Lei Jie, Li Yongjie
School of Life Science and Technology, University of Electronic Science and Technology of China, Chengdu, Sichuan, PR China.
Comput Methods Programs Biomed. 2009 Mar;93(3):257-65. doi: 10.1016/j.cmpb.2008.10.005. Epub 2008 Dec 6.
A method named approaching genetic algorithm (AGA) is introduced to automatically select the beam angles for intensity-modulated radiotherapy (IMRT) planning. In AGA, the best individual of the current population is found at first, and the rest of the normal individuals approach the current best one according to some specially designed rules. In the course of approaching, some better individuals may be obtained. Then, the current best individual is updated to try to approach the real best one. The approaching and updating operations of AGA replace the selection, crossover and mutation operations of the genetic algorithm (GA) completely. Using the specially designed updating strategies, AGA can recover the varieties of the population to a certain extent and retain the powerful ability of evolution, compared to GA. The beam angles are selected using AGA, followed by a beam intensity map optimization using conjugate gradient (CG). A simulated case and a clinical case with nasopharynx cancer are employed to demonstrate the feasibility of AGA. For the case investigated, AGA was feasible for the beam angle optimization (BAO) problem in IMRT planning and converged faster than GA.

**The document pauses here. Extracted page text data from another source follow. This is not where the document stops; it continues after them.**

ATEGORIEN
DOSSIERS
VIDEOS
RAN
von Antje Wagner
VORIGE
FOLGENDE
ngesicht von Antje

一种名为逼近遗传算法(AGA)的方法被引入用于自动选择调强放射治疗(IMRT)计划的射束角度。在AGA中,首先找到当前种群中的最优个体,其余普通个体根据一些专门设计的规则向当前最优个体逼近。在逼近过程中,可能会获得一些更好的个体。然后,更新当前最优个体以尝试逼近真正的最优个体。AGA的逼近和更新操作完全取代了遗传算法(GA)的选择、交叉和变异操作。与GA相比,使用专门设计的更新策略,AGA可以在一定程度上恢复种群的多样性并保留强大的进化能力。使用AGA选择射束角度,随后使用共轭梯度(CG)进行射束强度图优化。采用一个模拟病例和一个鼻咽癌临床病例来证明AGA的可行性。对于所研究的病例,AGA对于IMRT计划中的射束角度优化(BAO)问题是可行的,并且比GA收敛得更快。